| Type: | Trad, 350 ft (106 m), 3 pitches |
| GPS: | 44.49505, -109.36874 |
| FA: | Dane Steadman |
| Page Views: | 207 total · 6/month |
| Shared By: | Zachary Lentsch on Jul 3, 2023 |
| Admins: | Mike Snyder, Taylor Spiegelberg, Jake Dickerson |
Description
The second route on the Titan climbs the tower’s imposing east face. From the start of the Ward route, scramble south then east to reach the base of the east face, and walk north along a short ledge to find a single bolt marking the start of the route. The first pitch climbs up and left, then back right on steep cobbles before reaching a band of poor, black rock and the route’s crux. Above, move hard right to a good ledge where the angle and quality of the rock decrease, then clip one bolt and work back left, slinging a chicken head or two to the top of the first tower.

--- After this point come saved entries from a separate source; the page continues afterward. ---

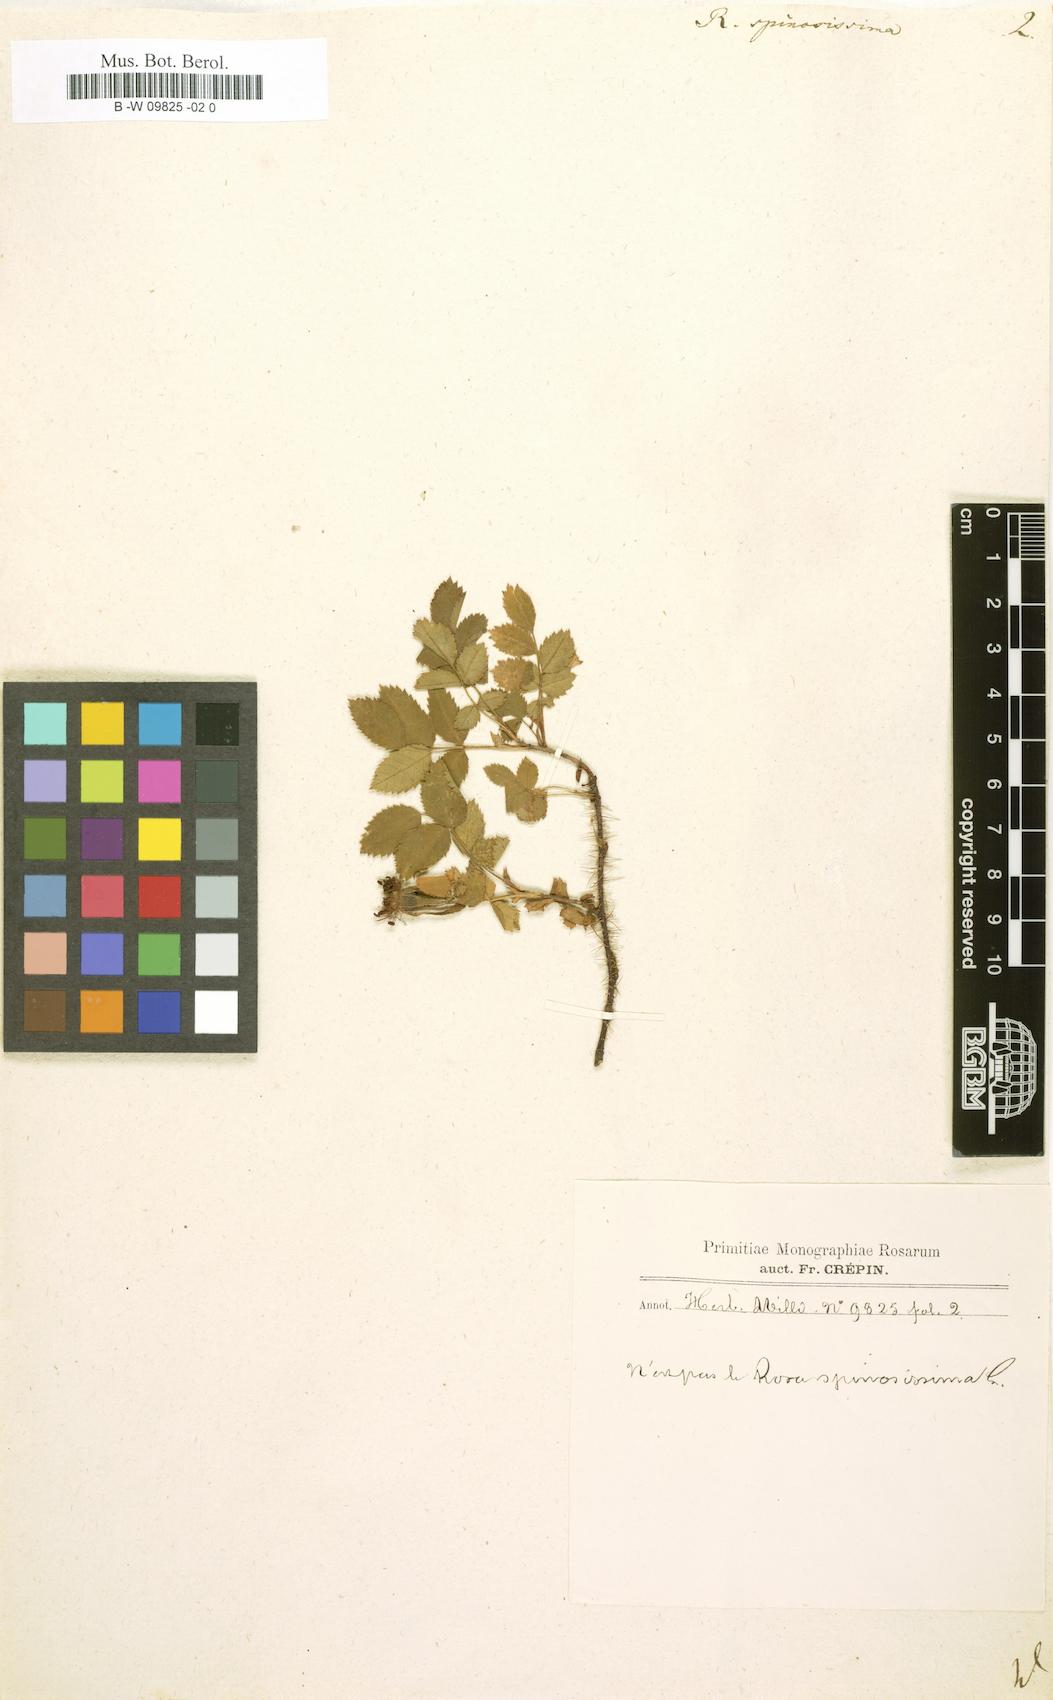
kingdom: Plantae
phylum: Tracheophyta
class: Magnoliopsida
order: Rosales
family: Rosaceae
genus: Rosa
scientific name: Rosa spinosissima
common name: Burnet rose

Step across the gap to the main tower and a bolted belay on a comfortable ledge (55m). From the ledge, climb straight up to a ramp, follow the ramp left around the arete (taking a moment to savor the incredible exposure), then climb straight up to a ledge below the final roof. Pull the roof on its right side, clip the last bolt, then cruise easy terrain up and left to the summit, and the West Face anchor. Rappel the West Face.